NFL Policy on Changing Jersey Numbers Contains Pricey Caveat

A new NFL policy in place for this season expands which positions are eligible to wear which numbers

Jerseys of Bears linebacker Khalil Mack
Jerseys of Chicago Bears outside linebacker Khalil Mack on a rack for sale.
Icon Sportswire via Getty Images

NFL players who are looking to move into the single digits this season thanks to the league expanding which positions are eligible to wear which numbers had better have plenty of zeros in their bank accounts.

Adopted earlier this week with a number of other proposals, the NFL’s new rule about swapping numbers allows quarterbacks, punters and place-kickers to wear numbers 1-19, defensive backs 1-49, and then running backs, tight ends and wide receivers 1-49 and 80-89. Offensive linemen can now wear 50-79, defensive linemen 50-79 and 90-99, and linebackers 1-59 and 90-99.

But, at least for this season, it is going to be to pay — substantially — for the right to play with a new jersey number.

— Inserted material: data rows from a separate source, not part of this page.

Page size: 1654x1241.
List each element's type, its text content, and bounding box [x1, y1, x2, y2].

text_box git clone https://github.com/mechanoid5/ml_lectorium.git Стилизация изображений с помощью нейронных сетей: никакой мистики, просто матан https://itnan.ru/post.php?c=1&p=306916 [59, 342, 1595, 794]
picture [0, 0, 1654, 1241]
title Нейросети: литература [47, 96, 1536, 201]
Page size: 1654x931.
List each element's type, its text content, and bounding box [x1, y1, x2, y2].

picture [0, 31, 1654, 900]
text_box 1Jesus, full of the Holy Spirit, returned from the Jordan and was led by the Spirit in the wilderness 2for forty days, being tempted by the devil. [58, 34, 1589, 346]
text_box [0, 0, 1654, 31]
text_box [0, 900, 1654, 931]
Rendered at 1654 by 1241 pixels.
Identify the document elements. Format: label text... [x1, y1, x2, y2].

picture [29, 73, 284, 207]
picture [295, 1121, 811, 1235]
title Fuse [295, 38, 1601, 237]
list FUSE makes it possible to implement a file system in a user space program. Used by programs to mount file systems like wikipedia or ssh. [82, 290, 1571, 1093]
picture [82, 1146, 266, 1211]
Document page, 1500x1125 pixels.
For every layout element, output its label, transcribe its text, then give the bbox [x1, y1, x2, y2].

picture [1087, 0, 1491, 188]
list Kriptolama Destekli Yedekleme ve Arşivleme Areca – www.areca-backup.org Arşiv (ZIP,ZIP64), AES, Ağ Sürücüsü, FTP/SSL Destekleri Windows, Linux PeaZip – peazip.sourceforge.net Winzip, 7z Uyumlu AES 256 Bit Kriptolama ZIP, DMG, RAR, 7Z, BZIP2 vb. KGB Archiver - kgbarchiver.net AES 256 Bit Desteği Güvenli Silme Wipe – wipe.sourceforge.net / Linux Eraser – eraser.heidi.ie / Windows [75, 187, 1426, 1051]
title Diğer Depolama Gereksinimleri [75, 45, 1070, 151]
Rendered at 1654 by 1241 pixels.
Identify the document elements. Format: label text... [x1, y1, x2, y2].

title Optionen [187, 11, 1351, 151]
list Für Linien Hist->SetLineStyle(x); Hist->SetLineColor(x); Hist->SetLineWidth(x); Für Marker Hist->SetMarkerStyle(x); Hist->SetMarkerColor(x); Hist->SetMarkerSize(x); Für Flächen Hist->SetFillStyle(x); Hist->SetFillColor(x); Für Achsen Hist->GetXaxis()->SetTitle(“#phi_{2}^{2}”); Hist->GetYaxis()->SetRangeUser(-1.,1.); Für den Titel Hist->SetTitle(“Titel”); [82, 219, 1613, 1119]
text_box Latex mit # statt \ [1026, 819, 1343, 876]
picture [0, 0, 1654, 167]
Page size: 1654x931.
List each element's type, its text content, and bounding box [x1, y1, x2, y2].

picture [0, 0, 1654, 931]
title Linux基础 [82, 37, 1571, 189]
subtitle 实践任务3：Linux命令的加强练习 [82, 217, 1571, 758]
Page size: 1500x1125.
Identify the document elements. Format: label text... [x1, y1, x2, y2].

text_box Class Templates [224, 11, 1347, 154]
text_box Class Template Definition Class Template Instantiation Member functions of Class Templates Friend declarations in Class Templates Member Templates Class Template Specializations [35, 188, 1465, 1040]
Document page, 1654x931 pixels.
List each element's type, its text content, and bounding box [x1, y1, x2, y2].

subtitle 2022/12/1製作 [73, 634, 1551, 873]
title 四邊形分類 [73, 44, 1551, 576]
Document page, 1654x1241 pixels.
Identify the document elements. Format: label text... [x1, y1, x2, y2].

“Per NFL rules, if a player wants to change his number THIS SEASON, he would have to buy out the existing inventory of jersey distributors,” Kevin Seifert of ESPN reported on Twitter. “If he wants to give notice now to change his number NEXT SEASON, there would be no requirement to buy out inventory. To be clear, this is a longtime rule that is part of the league’s agreement with its manufacturing partners.”

That policy will clearly make it substantially pricier for stars to change numbers and seems pretty unfair, all things being equal, considering NFL players can be cut or traded (rendering their jerseys moot) at any point. Teams will not lose out from rendering jerseys unwearable, but players have to pay to take the same action. At least that’s the way it seems from the policy regarding number changes by players the league reiterated to ProFootballTalk.

“If a player requests a change for the upcoming year and there is an existing inventory of unsold jerseys with his current number on them, the player must purchase the unsold jerseys before the change happens. (At wholesale cost, not retail — presumably.) If the player declines to do so, they can remain in the number and change the following year, at no cost.”

Though he won’t be changing numbers (but could easily afford to do so if he wanted to), Tom Brady is nonetheless perturbed about the league adopting the new policy, ostensibly because he thinks it could somehow lead to more players being put at risk of being injured.

“Good luck trying to block the right people now! [G]oing to make for a lot of bad football,” Brady posted on social media. Then, in case he was misunderstood, the soon-to-be-44-year-old quarterback doubled down about his feelings.

DUMB,” Brady wrote. “Why not let the linemen wear whatever they want too? Why have numbers? Just have colored jerseys. . . why not wear the same number. . . DUMB.”

Given what it is going to cost, that’s what we’d say about paying to change numbers this season.